China, our nation’s top-ranked trade partner when Trump entered office, is now our third-ranked trade partner, its percentage of our imports down significantly.

Increasing tussles over technology between the world’s two largest economies will only deepen the rift, Lang adds.

“The second is the 300, which is actually the decrease — again, $300 billion — of trade between Russia and Europe,” he continued, which is most noteworthy tied to the diminution of natural gas delivered via pipeline. But, he adds, that while it is overly simplistic, that $300 billion is being replaced by $300 billion in U.S. exports of LNG.

There’s the first of several glimmers of good news for the United States.

The United States, an increasingly powerful energy exporter on global markets, set in motion by former President Obama’s end to four decades of restraint on U.S. oil exports as hydraulic fracturing came online, stands to benefit.

Before we get to that third number Lang mentioned, 1,000, it’s worth noting that all three numbers involve at least one party to the first and now second Cold War: the United States, Russia and China.

There are also three causes, as spelled out in the Boston Consulting Group report.

The first, as mentioned, is Covid-19. It originated in China, which remains less than forthcoming about the pandemic’s origins and, with the Lunar New Year upon it just as it reopens its society after rare and public protests against its draconian lockdowns, is about to experience an avalanche of sickness, hospitalizations and death.

Don’t expect that to be without global economic consequences.
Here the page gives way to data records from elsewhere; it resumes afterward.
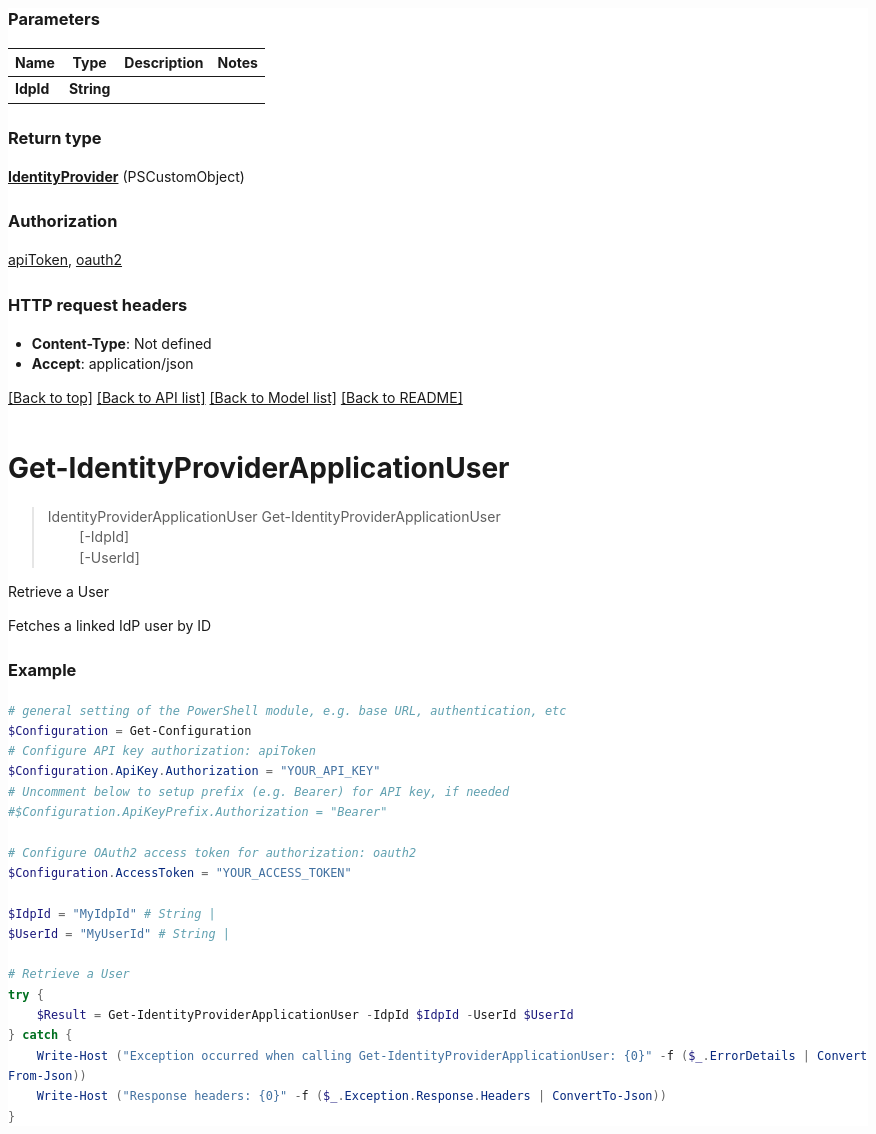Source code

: ### Parameters

Name | Type | Description  | Notes
------------- | ------------- | ------------- | -------------
 **IdpId** | **String**|  | 

### Return type

[**IdentityProvider**](IdentityProvider.md) (PSCustomObject)

### Authorization

[apiToken](../README.md#apiToken), [oauth2](../README.md#oauth2)

### HTTP request headers

 - **Content-Type**: Not defined
 - **Accept**: application/json

[[Back to top]](#) [[Back to API list]](../README.md#documentation-for-api-endpoints) [[Back to Model list]](../README.md#documentation-for-models) [[Back to README]](../README.md)

<a name="Get-IdentityProviderApplicationUser"></a>
# **Get-IdentityProviderApplicationUser**
> IdentityProviderApplicationUser Get-IdentityProviderApplicationUser<br>
> &nbsp;&nbsp;&nbsp;&nbsp;&nbsp;&nbsp;&nbsp;&nbsp;[-IdpId] <String><br>
> &nbsp;&nbsp;&nbsp;&nbsp;&nbsp;&nbsp;&nbsp;&nbsp;[-UserId] <String><br>

Retrieve a User

Fetches a linked IdP user by ID

### Example
```powershell
# general setting of the PowerShell module, e.g. base URL, authentication, etc
$Configuration = Get-Configuration
# Configure API key authorization: apiToken
$Configuration.ApiKey.Authorization = "YOUR_API_KEY"
# Uncomment below to setup prefix (e.g. Bearer) for API key, if needed
#$Configuration.ApiKeyPrefix.Authorization = "Bearer"

# Configure OAuth2 access token for authorization: oauth2
$Configuration.AccessToken = "YOUR_ACCESS_TOKEN"

$IdpId = "MyIdpId" # String | 
$UserId = "MyUserId" # String | 

# Retrieve a User
try {
    $Result = Get-IdentityProviderApplicationUser -IdpId $IdpId -UserId $UserId
} catch {
    Write-Host ("Exception occurred when calling Get-IdentityProviderApplicationUser: {0}" -f ($_.ErrorDetails | ConvertFrom-Json))
    Write-Host ("Response headers: {0}" -f ($_.Exception.Response.Headers | ConvertTo-Json))
}
```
The second, also as mentioned, is the Russian invasion of Ukraine. That’s part of the twisted fantasy of a immoral and ruthless madman to recreate something resembling the former Soviet Union, leading to sanctions and an increasingly bold West determined to prevent what President Putin once thought would be a walk in the park.

But, at the moment, there appears no easy out for Putin. Don’t expect this to be without continued global economic consequences, as India and China continue to buy the energy the West now rebuffs.

Now, the third number.

“The third number, which is the most interesting number, with 1,000 billion, so one trillion” Lang says in the video, “is actually the additional trade that comes into and out of the ASEAN countries, so Southeast Asia at large.

“That’s the big changes in the trade map in the next 10 years.”

This was why Obama called for a pivot to Asia, and sought a trade pact with a host of those nations, sans China, which Trump rejected after his election. It’s why other people who think about things like this have been calling the 21st Century the Asian century for some time.

Simply put, Asia has the population and the faster-growing economies than the less fertile and more established economies of the United States and Europe.

The impact of this realignment is possibly more corrosive long-term to the global economy than the other two, harder to unwind.

But there’s another glimmer of good news is the BCG report for the United States, at least tangentially.

In addition to the ASEAN nations, also benefitting from the bifurcation of the global economy is Mexico, the “Western Hemisphere’s China,” if you will.

Boston Consulting Group sees an additional $217 billion over the next eight years, according to an email exchange I had with the public relations firm.

That’s certainly big news for Texas border towns like Laredo, currently the nation’s third-largest port behind only Chicago’s O’Hare International Airport and the Port of Los Angeles, as well as its two neighbors, Pharr and Eagle Pass, and El Paso.

But the United States should also see an additional $236 billion in trade with the ASEAN nations, the report says.

In the end, a world splintering into spheres of influence and commerce as trade growth slows is hardly good news.

Changing course, or returning the path set out after the end of World War II, will take a president who understands the enormous value exports and imports bring to the world, both in terms of benefits to the world’s peoples and to its ultimate safety.

I wish I could tell you I see that person on the horizon.